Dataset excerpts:
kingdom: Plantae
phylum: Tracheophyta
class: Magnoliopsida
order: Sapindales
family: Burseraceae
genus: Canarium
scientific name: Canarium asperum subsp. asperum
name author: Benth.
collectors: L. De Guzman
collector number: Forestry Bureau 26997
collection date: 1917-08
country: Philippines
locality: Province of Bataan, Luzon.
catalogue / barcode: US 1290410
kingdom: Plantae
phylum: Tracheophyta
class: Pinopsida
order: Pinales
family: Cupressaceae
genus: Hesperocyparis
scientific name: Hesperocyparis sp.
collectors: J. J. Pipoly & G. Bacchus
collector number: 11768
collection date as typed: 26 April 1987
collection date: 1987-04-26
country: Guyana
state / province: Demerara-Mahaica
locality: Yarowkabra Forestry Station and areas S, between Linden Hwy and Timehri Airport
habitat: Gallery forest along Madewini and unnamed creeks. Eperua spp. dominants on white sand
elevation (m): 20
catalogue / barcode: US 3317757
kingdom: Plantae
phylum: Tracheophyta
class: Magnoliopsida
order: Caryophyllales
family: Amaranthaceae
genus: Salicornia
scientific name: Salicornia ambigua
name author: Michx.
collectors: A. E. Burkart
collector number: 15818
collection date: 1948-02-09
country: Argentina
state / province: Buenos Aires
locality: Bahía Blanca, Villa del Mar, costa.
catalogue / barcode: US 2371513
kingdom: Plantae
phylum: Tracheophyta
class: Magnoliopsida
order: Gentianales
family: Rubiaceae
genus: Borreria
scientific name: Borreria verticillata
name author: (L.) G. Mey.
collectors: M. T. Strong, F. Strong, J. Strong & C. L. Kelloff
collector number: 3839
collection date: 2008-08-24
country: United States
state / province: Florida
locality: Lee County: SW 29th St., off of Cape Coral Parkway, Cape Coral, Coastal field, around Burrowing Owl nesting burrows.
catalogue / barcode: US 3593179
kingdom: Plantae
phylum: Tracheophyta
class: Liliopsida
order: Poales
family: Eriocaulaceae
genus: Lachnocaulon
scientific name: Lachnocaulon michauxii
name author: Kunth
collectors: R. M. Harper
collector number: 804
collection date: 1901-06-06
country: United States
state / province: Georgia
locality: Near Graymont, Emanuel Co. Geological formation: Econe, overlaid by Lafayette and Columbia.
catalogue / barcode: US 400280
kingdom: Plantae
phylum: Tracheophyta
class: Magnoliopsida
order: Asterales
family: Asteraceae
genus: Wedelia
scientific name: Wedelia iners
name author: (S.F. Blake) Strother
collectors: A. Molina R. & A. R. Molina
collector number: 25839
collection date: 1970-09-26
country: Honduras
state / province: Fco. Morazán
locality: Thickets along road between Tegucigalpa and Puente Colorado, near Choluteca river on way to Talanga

#### Problem
Pull out each line of the records above that contains the word "family".

#### Written response
family: Burseraceae
family: Cupressaceae
family: Amaranthaceae
family: Rubiaceae
family: Eriocaulaceae
family: Asteraceae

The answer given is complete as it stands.